Monday, March 27, 2017

The Lonely Hearts Hotel

The Lonely Hearts Hotel by Heather O'Neill.   Made it through 177 of 389 pages.

"The Lonely Hearts Hotel is a love story with the power of legend. An unparalleled tale of charismatic pianos, invisible dance partners, radicalized chorus girls, drug-addicted musicians, brooding clowns, and an underworld whose economy hinges on the price of a kiss. In a landscape like this, it takes great creative gifts to thwart one's origins. It might also take true love.

Two babies are abandoned in a Montreal orphanage in the winter of 1910. Before long, their talents emerge: Pierrot is a piano prodigy; Rose lights up even the dreariest room with her dancing and comedy. As they travel around the city performing clown routines, the children fall in love with each other and dream up a plan for the most extraordinary and seductive circus show the world has ever seen. 

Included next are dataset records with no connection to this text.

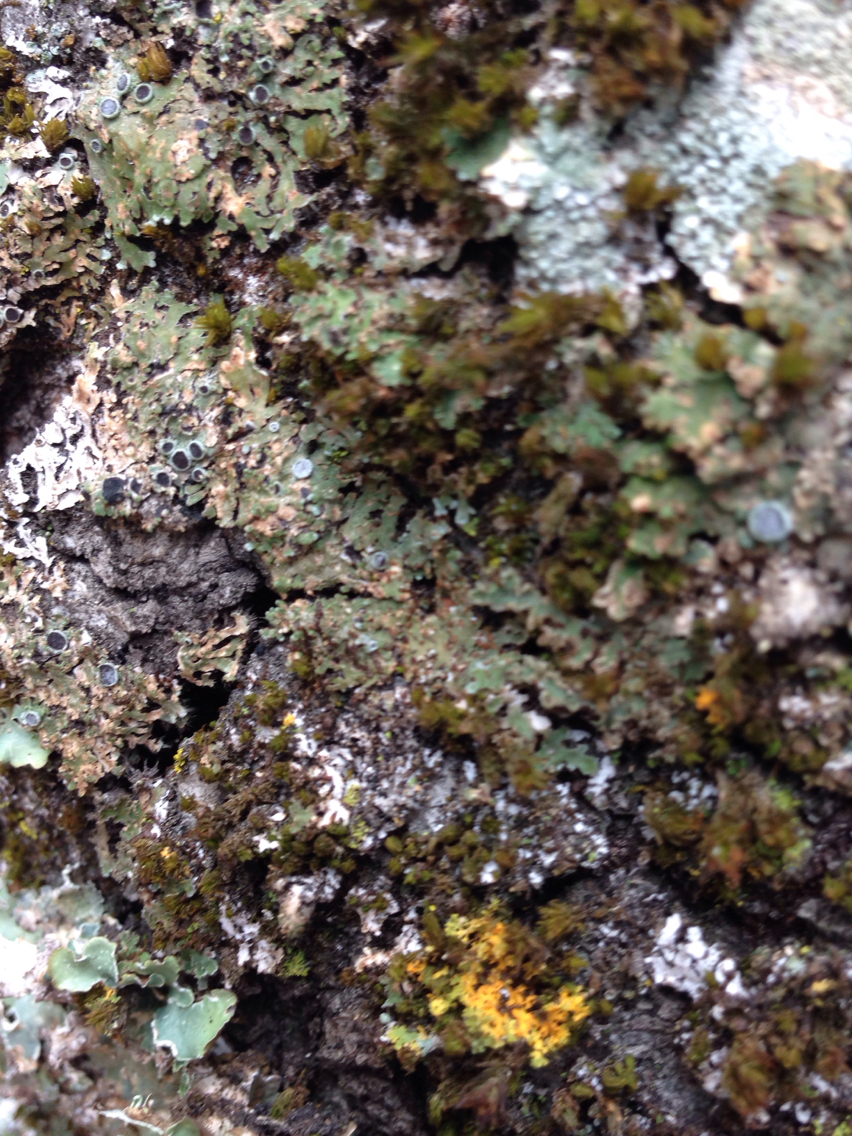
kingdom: Fungi
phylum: Ascomycota
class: Lecanoromycetes
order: Caliciales
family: Physciaceae
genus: Physconia
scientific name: Physconia americana
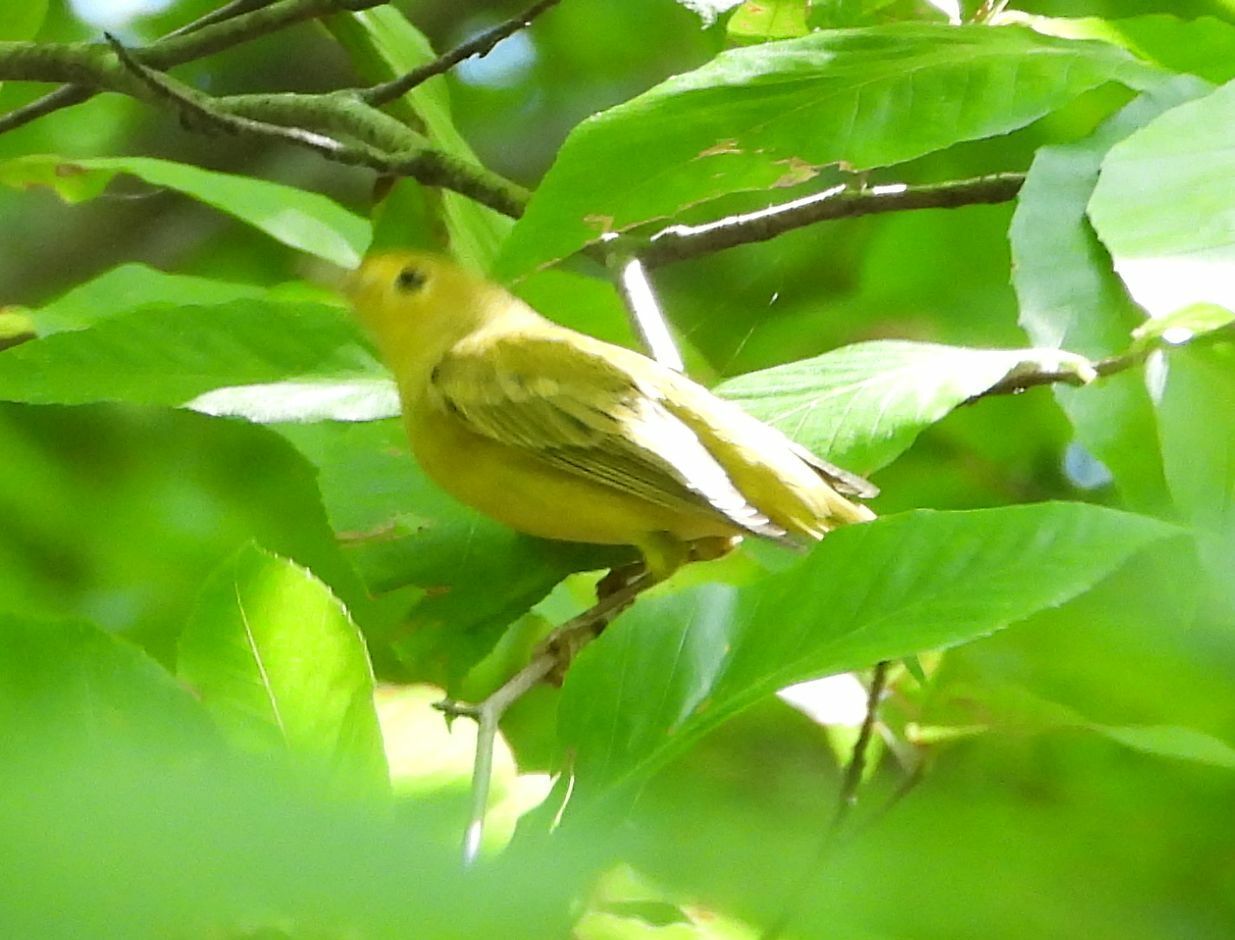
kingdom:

Separated as teenagers, sent off to work as servants during the Great Depression, both descend into the city's underworld, dabbling in sex, drugs and theft in order to survive. But when Rose and Pierrot finally reunite beneath the snowflakes after years of searching and desperate poverty the possibilities of their childhood dreams are renewed, and they'll go to extreme lengths to make them come true. Soon, Rose, Pierrot and their troupe of clowns and chorus girls have hit New York, commanding the stage as well as the alleys, and neither the theater nor the underworld will ever look the same."
This is the summary from Goodreads.  Because I stopped about halfway through the book, I didn't feel like I could write a good summary.  I wanted to like this book much more than I did.  It might have been my mood when I was reading it, but as much as I liked parts of the characters, I found the story to be a bit depressing.  The treatment of the children in the orphanage is awful, and while there are small bits of hope, there are also some disturbing things that happen to them.   There was one detail that I found made it difficult to read about one of the characters, and since it's mentioned in the summary, it's not too much of a spoiler if I say that the fact that Pierrot becomes a heroin addict was a turn-off for me.  While Rose and Pierrot both have some aspects to their lives that are somewhat charming, I just found a lot about their lives that was sad.  I didn't get the feeling that something uplifting was around the corner, and it just became a turn-off of a read.

Each book their reader, and each reader their book, right?  This wasn't my book.